В сияющей лазури возникла крошечная белая точка, она быстро увеличивалась, надвигалась с бесцеремонностью военного самолёта, прочёсывающего местность пулемётным огнём, потом взмыла к небу и снова исчезла.

— Они меня достали, — сказал подошедший совсем близко Коно. — Хоть бы он грохнулся, что ли, вот была бы забава! Представляешь? Сначала бабахнет, а потом — пламя до самого неба. Завоют «скорые»… Всё вокруг заполыхает, ох и заполыхает же! Эй вы, придурки! Как вам такая картина, по душе?! — И Коно погрозил вертолёту кулаком.

— Да ну тебя, может, они прилетели к кому-нибудь на помощь? — предположил Андо. — Может, у них операция по спасению крутых мафиози или ещё кого? Вот сейчас-сейчас, гляди, выбросят верёвочную лестницу!

— А вот и нет, — уверенно возразил Коно. — Эти типы прилетели, чтобы заснять меня на спортплощадке. Или ты не понял ещё, что вся эта вчерашняя заварушка произошла по моей милости? Пикетчиков интересовала исключительно моя персона.

— Ха-ха! Значит, ты у нас звезда. Небось, твоё имя будет во всех вечерних газетах. Когда этот вертолёт опять прилетит, ты уж постарайся принять какую-нибудь позу покрасивее, чтобы тебя засняли в надлежащем виде.

— Нет, нет, и ещё раз нет. Не допущу, чтобы моя героическая физиономия появилась в какой-нибудь поганой буржуазной газетёнке, — с вызовом сказал Коно, и Андо, втянув голову в плечи, убежал прочь.

— Что касается вчерашнего пикета, — сказал Такэо, вспомнив свой разговор с Карасавой и Коно, — то о нём наверняка есть сообщение в утренних газетах.

— Разумеется, а как же иначе. — И Коно искоса взглянул на надзирателя Нихэя, который, как положено караульному, твёрдо стоял перед железными воротами, придерживая рукой дубинку на поясе. — Увидим после обеда, когда принесут газеты. Полоса общественной жизни будет густо зачернена, вот увидите. А как вам утренние передачи по радио, смешно, правда? Как дошло до новостей, сразу пустили какую-то музыку. Боялись сволочи, что будут сообщения о пикете. Кстати, Кусумото, пойди-ка сюда, товарищ Карасава хочет с тобой побалакать.
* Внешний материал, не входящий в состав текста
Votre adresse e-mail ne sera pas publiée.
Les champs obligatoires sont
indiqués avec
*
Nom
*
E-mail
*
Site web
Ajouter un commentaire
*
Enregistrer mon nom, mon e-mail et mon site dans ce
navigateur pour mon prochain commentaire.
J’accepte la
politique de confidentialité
— Пожалуйста, — кивнул Такэо. — Только увольте меня от разговоров о политике и революции.

— Да нет, не о том речь. Он хочет продолжить вчерашний разговор. Его, видишь ли, волнует вопрос, куда девается человек после смерти. Не понимаю, почему он так зациклился на этой дурацкой проблеме.

— Ну, вообще-то люди часто этим интересуются. А ты как? Тебя загробный мир не интересует?

— Ничуть. Да и нет никакого загробного мира.

— Но о смерти-то ты думаешь?

— Ну… Не столько о смерти, сколько о тех мерзавцах, которые являются её причиной и которых я ненавижу. Я имею в виду класс собственников и эту вашу интеллигентскую прослойку… Сделали меня козлом отпущения. Моя насильственная смерть — закономерный результат дискриминации, интриг, клеветы, несправедливого судопроизводства, репрессий, преступления против человечности…

— Всё это только внешние обстоятельства. Я не об этом, я говорю о нас с тобой, о нашей личной смерти. Всех нас ждёт одна и та же смерть — на виселице. В поле твоего зрения находятся лишь те, кто будет убивать, но казнь предполагает наличие двух сторон — тех, кто казнит, и тех, кого казнят, и мы принадлежим к последним. Причём именно мы и являемся главными действующими лицами. Ведь без нас и виселиц не было бы. Смертная казнь существует постольку, поскольку есть люди, приговорённые к смерти.

— Стой-ка, стой-ка, всё это пустая софистика. — Коно задумался, теребя полуседой ёжик жёстких волос. Седые волосы на макушке, специально смоченные и приглаженные щёткой, встали дыбом. — Что же получается? Мы, эксплуатируемые, неимущие, малообразованные, сами провоцируем всех этих собственников и интеллигентов на то, чтобы нас убивали? Стой-ка… Но сам-то ты ведь из интеллигенции? Как я могу тебе верить? Всё это софистика, чистой воды софистика.